(READING TEXT begins)
Prostate cancer remains the second most common cause of cancer-related mortality in the United States. Although many treatments (eg, radical prostatectomy and radiation therapy) have been used to try and eradicate this disease, these options are still associated with significant morbidity. The goal of developing minimally invasive ablative techniques is to achieve tumor control with the least impact on quality of life.
The use of high-intensity focused ultrasound (HIFU) has been investigated as a minimally invasive ablative technology. HIFU uses single-focus ultrasound transducers that are moved mechanically to generate thermal damage and coagulative necrosis in the target tissue. This method is gaining rapid clinical acceptance among urologists and patients, due in part to its minimally invasive character, single-session treatment, minimal anesthesia, and perceived short recovery period and quick return to daily activity. The potential clinical efficacy and progression-free survival benefit of HIFU have not yet been thoroughly investigated, and long-term evidence of disease control is lacking. The main advantage of HIFU over other minimally invasive modalities for treatment of localized prostate cancer (eg, cryotherapy) is its truly noninvasive nature, ie, the fact that there is no need for percutaneous needle insertion.
HIFU has been used with variable success in the targeted ablation of malignant growths in several other organs.[2-4] This review summarizes information about the current status and understanding of the emerging use of HIFU for the local treatment of prostate cancer. It will include a critical analysis of the published HIFU clinical safety and efficacy trials, future trends for its clinical use, and the challenges facing its widespread application.
HIFU Principles and Challenges
HIFU involves the generation of an extracorporal ultrasound wave that is focused on a particular coordinate within the prostate gland. It generates enough energy at the target point to totally destroy the intended tissue. The practical use of focused ultrasound energy for neurologic therapeutic purposes was first suggested in the 1960s. However, it was not until the 1990s that HIFU became a clinically acceptable ablation modality, primarily due to advances in three-dimensional imaging and precision targeting technology, which paved the way for its wider use.
A crucial characteristic of focused ultrasound energy is its ability to generate a highly confined lesion in the target tissue. The area of demarcation is so clearly marked that the temperature is not cytotoxic outside of this region. The "trackless" nature of the HIFU is unique because the energy source is placed some distance from the target area and does not require the use of radiation (Figure 1).
It is hypothesized that HIFU achieves its cytotoxic effect by two distinct mechanisms: thermal and acoustic cavitation. A target temperature of 55°C held for at least 1 second appears to be the threshold beyond which irreversible coagulative necrosis and tissue death is achieved. Acoustic cavitation (AC) refers to the ability of ultrasonic waves to form small cavities within the target tissue, a process known as acoustically induced cavity nucleation, which is medium-dependent. Additional ultrasonic excitation leads to volumetric pulsation of these cavities, also referred to as bubbles. AC plays a crucial role in augmenting thermal deposition efficiency during HIFU treatment, allowing higher focal destruction at the target point, while minimizing damage to the intervening path, and thereby reducing the potential for collateral damage. Since AC directly correlates with the heating process, it is currently being investigated as a potentially noninvasive method for monitoring treatment efficacy by registering the broadband noise emissions during the bubble-collapse process.
(READING TEXT ends)
- [INSTRUCTIONS]:
- A) In the passage on HIFU for prostate cancer, what temperature and duration appear to be the threshold for irreversible coagulative necrosis?
- B) Copy the passage on HIFU for prostate cancer from "HIFU has been" up to and including "its widespread application.".
(SOURCE INFORMATION begins)
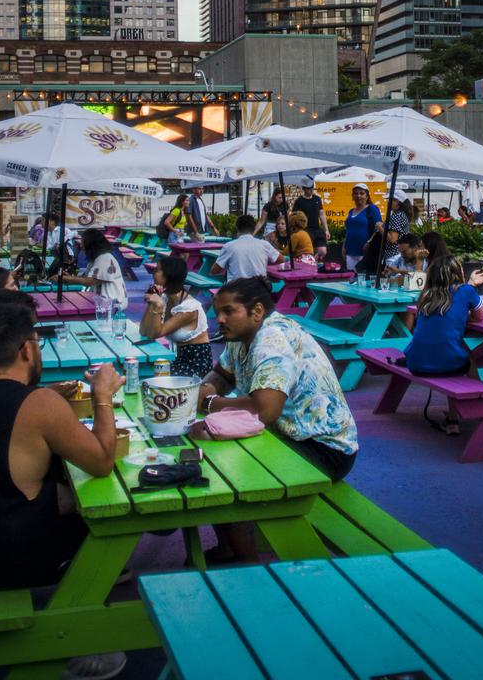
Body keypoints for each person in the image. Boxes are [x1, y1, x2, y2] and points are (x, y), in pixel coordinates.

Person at [0, 301, 128, 680]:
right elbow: (102, 462)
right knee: (97, 522)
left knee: (59, 496)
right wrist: (102, 394)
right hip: (4, 562)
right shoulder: (40, 403)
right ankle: (75, 641)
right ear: (26, 350)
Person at [198, 277, 359, 560]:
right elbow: (222, 374)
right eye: (217, 311)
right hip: (288, 435)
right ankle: (229, 546)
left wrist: (209, 402)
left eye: (228, 311)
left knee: (225, 469)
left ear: (257, 311)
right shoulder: (241, 336)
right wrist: (206, 388)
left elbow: (265, 410)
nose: (219, 318)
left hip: (324, 449)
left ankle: (249, 566)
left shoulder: (272, 339)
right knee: (212, 447)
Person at [404, 250, 483, 379]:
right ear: (458, 273)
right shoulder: (466, 291)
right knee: (466, 352)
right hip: (449, 366)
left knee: (452, 343)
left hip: (415, 364)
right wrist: (460, 315)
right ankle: (476, 392)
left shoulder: (425, 295)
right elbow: (479, 317)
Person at [139, 254, 210, 376]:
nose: (153, 273)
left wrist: (158, 306)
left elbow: (156, 333)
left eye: (157, 270)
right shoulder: (166, 298)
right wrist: (151, 303)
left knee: (149, 375)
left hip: (196, 365)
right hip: (178, 359)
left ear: (169, 275)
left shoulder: (190, 308)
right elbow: (144, 331)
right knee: (140, 369)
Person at [57, 228, 127, 310]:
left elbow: (89, 281)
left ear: (90, 244)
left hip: (113, 304)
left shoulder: (104, 258)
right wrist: (69, 277)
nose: (81, 245)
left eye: (83, 242)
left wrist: (63, 277)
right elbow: (85, 278)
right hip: (104, 301)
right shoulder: (96, 259)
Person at [213, 213, 278, 282]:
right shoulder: (265, 244)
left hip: (236, 290)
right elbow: (281, 259)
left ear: (237, 228)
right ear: (253, 229)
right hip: (261, 289)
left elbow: (214, 270)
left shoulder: (229, 246)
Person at [341, 186, 382, 270]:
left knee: (362, 278)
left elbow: (378, 229)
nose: (358, 196)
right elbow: (348, 230)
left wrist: (369, 242)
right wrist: (344, 246)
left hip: (365, 252)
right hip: (350, 251)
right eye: (356, 193)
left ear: (367, 196)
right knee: (351, 278)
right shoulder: (351, 211)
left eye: (361, 193)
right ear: (352, 196)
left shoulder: (372, 209)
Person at [289, 187, 328, 255]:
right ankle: (311, 263)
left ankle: (314, 261)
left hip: (316, 229)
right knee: (309, 252)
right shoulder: (299, 201)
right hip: (305, 230)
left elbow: (321, 214)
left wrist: (326, 230)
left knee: (323, 251)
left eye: (312, 188)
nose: (311, 190)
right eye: (308, 188)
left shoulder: (317, 199)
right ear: (303, 189)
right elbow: (294, 217)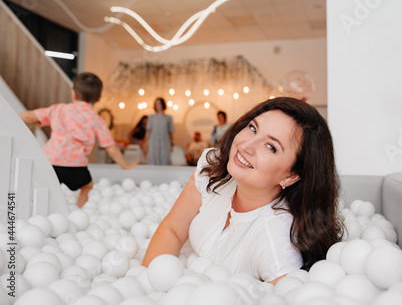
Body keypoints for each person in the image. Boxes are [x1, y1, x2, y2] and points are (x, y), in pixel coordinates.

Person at [143, 97, 344, 284]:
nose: (247, 145)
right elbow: (173, 229)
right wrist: (145, 284)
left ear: (291, 176)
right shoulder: (213, 168)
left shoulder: (276, 245)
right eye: (253, 128)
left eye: (271, 147)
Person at [18, 72, 137, 208]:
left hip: (50, 161)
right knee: (87, 186)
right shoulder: (96, 119)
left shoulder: (58, 109)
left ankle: (40, 209)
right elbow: (111, 148)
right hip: (75, 166)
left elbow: (30, 116)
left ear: (73, 93)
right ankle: (79, 210)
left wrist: (10, 115)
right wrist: (124, 165)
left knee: (44, 188)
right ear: (99, 98)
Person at [143, 97, 175, 165]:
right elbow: (148, 130)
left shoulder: (168, 117)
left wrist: (172, 143)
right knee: (153, 156)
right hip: (153, 140)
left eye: (159, 103)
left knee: (164, 156)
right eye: (156, 104)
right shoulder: (151, 117)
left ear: (163, 104)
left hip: (165, 140)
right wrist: (146, 142)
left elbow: (170, 131)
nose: (158, 105)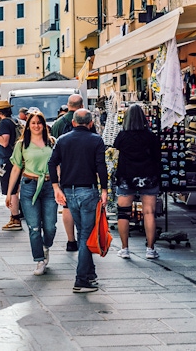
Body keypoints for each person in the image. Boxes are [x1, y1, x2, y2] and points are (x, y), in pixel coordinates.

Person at [48, 109, 108, 293]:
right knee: (86, 236)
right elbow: (101, 166)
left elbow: (51, 163)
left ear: (73, 122)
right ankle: (81, 280)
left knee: (83, 233)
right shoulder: (96, 140)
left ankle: (90, 274)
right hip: (88, 190)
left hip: (69, 191)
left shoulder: (62, 140)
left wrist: (56, 187)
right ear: (90, 123)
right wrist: (104, 189)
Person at [6, 110, 57, 276]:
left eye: (39, 122)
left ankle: (45, 246)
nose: (36, 126)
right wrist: (9, 193)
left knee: (50, 226)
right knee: (34, 227)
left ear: (44, 125)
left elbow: (58, 167)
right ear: (28, 126)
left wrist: (59, 187)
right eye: (33, 123)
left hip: (49, 186)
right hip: (29, 185)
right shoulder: (22, 145)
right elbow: (15, 169)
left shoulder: (52, 142)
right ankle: (39, 260)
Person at [113, 105, 162, 260]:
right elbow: (157, 157)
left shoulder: (122, 136)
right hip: (148, 177)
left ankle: (125, 249)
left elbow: (115, 152)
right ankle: (150, 249)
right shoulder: (150, 136)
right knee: (149, 213)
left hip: (126, 177)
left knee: (123, 213)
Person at [51, 94, 88, 252]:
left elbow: (52, 147)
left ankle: (70, 240)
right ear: (81, 105)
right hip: (84, 168)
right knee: (85, 205)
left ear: (68, 105)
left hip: (64, 169)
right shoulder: (85, 119)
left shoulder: (58, 123)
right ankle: (84, 239)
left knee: (67, 206)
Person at [0, 100, 23, 231]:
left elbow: (4, 142)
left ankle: (15, 217)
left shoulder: (4, 123)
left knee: (11, 190)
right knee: (15, 188)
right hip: (15, 158)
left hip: (8, 160)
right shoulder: (14, 121)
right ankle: (16, 215)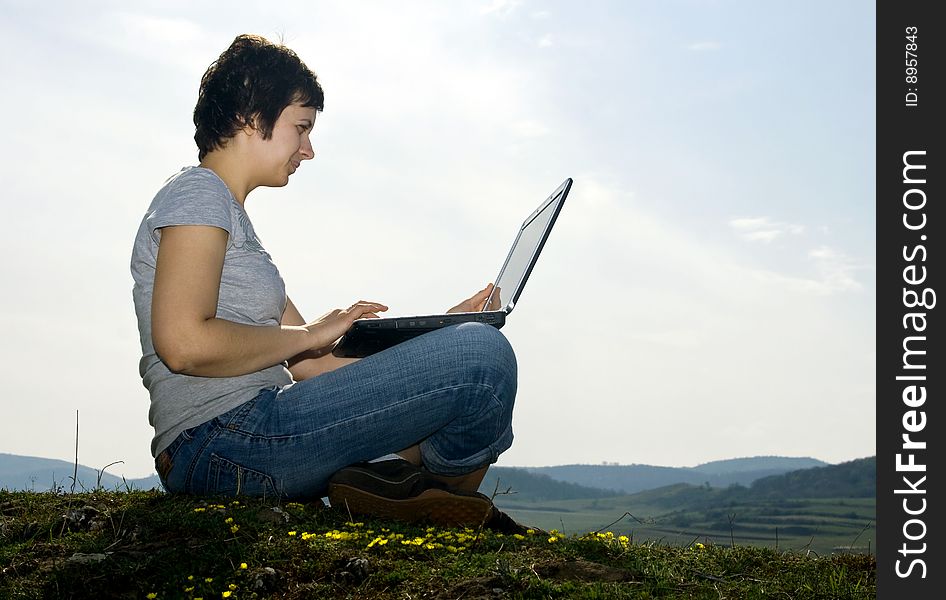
(SOURCE INFORMATION ends)
- [ANSWERS TO THE PROBLEMS]:
- A) 55°C held for at least 1 second.

- B)
HIFU has been used with variable success in the targeted ablation of malignant growths in several other organs.[2-4] This review summarizes information about the current status and understanding of the emerging use of HIFU for the local treatment of prostate cancer. It will include a critical analysis of the published HIFU clinical safety and efficacy trials, future trends for its clinical use, and the challenges facing its widespread application.